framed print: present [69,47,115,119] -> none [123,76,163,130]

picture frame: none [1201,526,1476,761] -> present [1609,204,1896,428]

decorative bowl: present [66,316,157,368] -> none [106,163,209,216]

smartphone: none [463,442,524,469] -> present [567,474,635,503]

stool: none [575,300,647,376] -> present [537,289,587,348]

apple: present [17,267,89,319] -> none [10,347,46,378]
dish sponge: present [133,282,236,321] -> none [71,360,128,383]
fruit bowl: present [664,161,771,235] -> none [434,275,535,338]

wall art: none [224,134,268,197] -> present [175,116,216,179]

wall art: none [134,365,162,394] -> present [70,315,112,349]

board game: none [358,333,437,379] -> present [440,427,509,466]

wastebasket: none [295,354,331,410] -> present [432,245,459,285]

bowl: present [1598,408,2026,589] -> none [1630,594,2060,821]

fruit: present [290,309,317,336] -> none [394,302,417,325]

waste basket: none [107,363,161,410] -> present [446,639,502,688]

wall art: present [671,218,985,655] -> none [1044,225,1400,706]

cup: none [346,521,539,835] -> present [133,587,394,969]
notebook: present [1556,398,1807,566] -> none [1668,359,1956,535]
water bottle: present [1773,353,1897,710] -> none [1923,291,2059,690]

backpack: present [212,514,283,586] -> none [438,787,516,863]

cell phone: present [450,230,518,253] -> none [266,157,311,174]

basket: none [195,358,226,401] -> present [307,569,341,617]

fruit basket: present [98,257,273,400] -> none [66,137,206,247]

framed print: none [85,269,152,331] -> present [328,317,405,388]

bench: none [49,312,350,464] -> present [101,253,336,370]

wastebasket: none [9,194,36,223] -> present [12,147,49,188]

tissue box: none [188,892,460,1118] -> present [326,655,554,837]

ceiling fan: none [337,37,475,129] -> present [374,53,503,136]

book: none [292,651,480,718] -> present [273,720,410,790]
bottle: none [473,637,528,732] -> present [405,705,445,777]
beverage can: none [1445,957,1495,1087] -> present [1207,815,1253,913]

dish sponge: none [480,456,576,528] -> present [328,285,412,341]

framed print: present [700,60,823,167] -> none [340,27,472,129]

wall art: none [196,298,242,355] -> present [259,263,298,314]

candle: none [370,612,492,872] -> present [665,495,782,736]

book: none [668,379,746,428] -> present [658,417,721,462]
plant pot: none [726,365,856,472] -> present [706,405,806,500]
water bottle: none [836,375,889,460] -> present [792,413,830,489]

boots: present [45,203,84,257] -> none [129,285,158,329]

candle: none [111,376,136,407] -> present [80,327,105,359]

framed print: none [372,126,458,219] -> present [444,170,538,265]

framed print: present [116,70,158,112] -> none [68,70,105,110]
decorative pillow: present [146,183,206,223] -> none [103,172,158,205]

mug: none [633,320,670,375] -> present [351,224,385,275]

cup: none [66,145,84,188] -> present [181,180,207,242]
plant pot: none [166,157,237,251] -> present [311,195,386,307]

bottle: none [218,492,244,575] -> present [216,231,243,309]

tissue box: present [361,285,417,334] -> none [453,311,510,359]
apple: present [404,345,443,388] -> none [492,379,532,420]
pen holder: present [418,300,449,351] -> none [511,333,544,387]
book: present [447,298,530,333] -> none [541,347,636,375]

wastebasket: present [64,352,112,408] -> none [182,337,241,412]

------------------------------------------------------------

Every entry above should be transcribed exactly and in full.

* **Result for this task**
framed print: present [69,47,115,119] -> none [123,76,163,130]

picture frame: none [1201,526,1476,761] -> present [1609,204,1896,428]

decorative bowl: present [66,316,157,368] -> none [106,163,209,216]

smartphone: none [463,442,524,469] -> present [567,474,635,503]

stool: none [575,300,647,376] -> present [537,289,587,348]

apple: present [17,267,89,319] -> none [10,347,46,378]
dish sponge: present [133,282,236,321] -> none [71,360,128,383]
fruit bowl: present [664,161,771,235] -> none [434,275,535,338]

wall art: none [224,134,268,197] -> present [175,116,216,179]

wall art: none [134,365,162,394] -> present [70,315,112,349]

board game: none [358,333,437,379] -> present [440,427,509,466]

wastebasket: none [295,354,331,410] -> present [432,245,459,285]

bowl: present [1598,408,2026,589] -> none [1630,594,2060,821]

fruit: present [290,309,317,336] -> none [394,302,417,325]

waste basket: none [107,363,161,410] -> present [446,639,502,688]

wall art: present [671,218,985,655] -> none [1044,225,1400,706]

cup: none [346,521,539,835] -> present [133,587,394,969]
notebook: present [1556,398,1807,566] -> none [1668,359,1956,535]
water bottle: present [1773,353,1897,710] -> none [1923,291,2059,690]

backpack: present [212,514,283,586] -> none [438,787,516,863]

cell phone: present [450,230,518,253] -> none [266,157,311,174]

basket: none [195,358,226,401] -> present [307,569,341,617]

fruit basket: present [98,257,273,400] -> none [66,137,206,247]

framed print: none [85,269,152,331] -> present [328,317,405,388]

bench: none [49,312,350,464] -> present [101,253,336,370]

wastebasket: none [9,194,36,223] -> present [12,147,49,188]

tissue box: none [188,892,460,1118] -> present [326,655,554,837]

ceiling fan: none [337,37,475,129] -> present [374,53,503,136]

book: none [292,651,480,718] -> present [273,720,410,790]
bottle: none [473,637,528,732] -> present [405,705,445,777]
beverage can: none [1445,957,1495,1087] -> present [1207,815,1253,913]

dish sponge: none [480,456,576,528] -> present [328,285,412,341]

framed print: present [700,60,823,167] -> none [340,27,472,129]

wall art: none [196,298,242,355] -> present [259,263,298,314]

candle: none [370,612,492,872] -> present [665,495,782,736]

book: none [668,379,746,428] -> present [658,417,721,462]
plant pot: none [726,365,856,472] -> present [706,405,806,500]
water bottle: none [836,375,889,460] -> present [792,413,830,489]

boots: present [45,203,84,257] -> none [129,285,158,329]

candle: none [111,376,136,407] -> present [80,327,105,359]

framed print: none [372,126,458,219] -> present [444,170,538,265]

framed print: present [116,70,158,112] -> none [68,70,105,110]
decorative pillow: present [146,183,206,223] -> none [103,172,158,205]

mug: none [633,320,670,375] -> present [351,224,385,275]

cup: none [66,145,84,188] -> present [181,180,207,242]
plant pot: none [166,157,237,251] -> present [311,195,386,307]

bottle: none [218,492,244,575] -> present [216,231,243,309]

tissue box: present [361,285,417,334] -> none [453,311,510,359]
apple: present [404,345,443,388] -> none [492,379,532,420]
pen holder: present [418,300,449,351] -> none [511,333,544,387]
book: present [447,298,530,333] -> none [541,347,636,375]

wastebasket: present [64,352,112,408] -> none [182,337,241,412]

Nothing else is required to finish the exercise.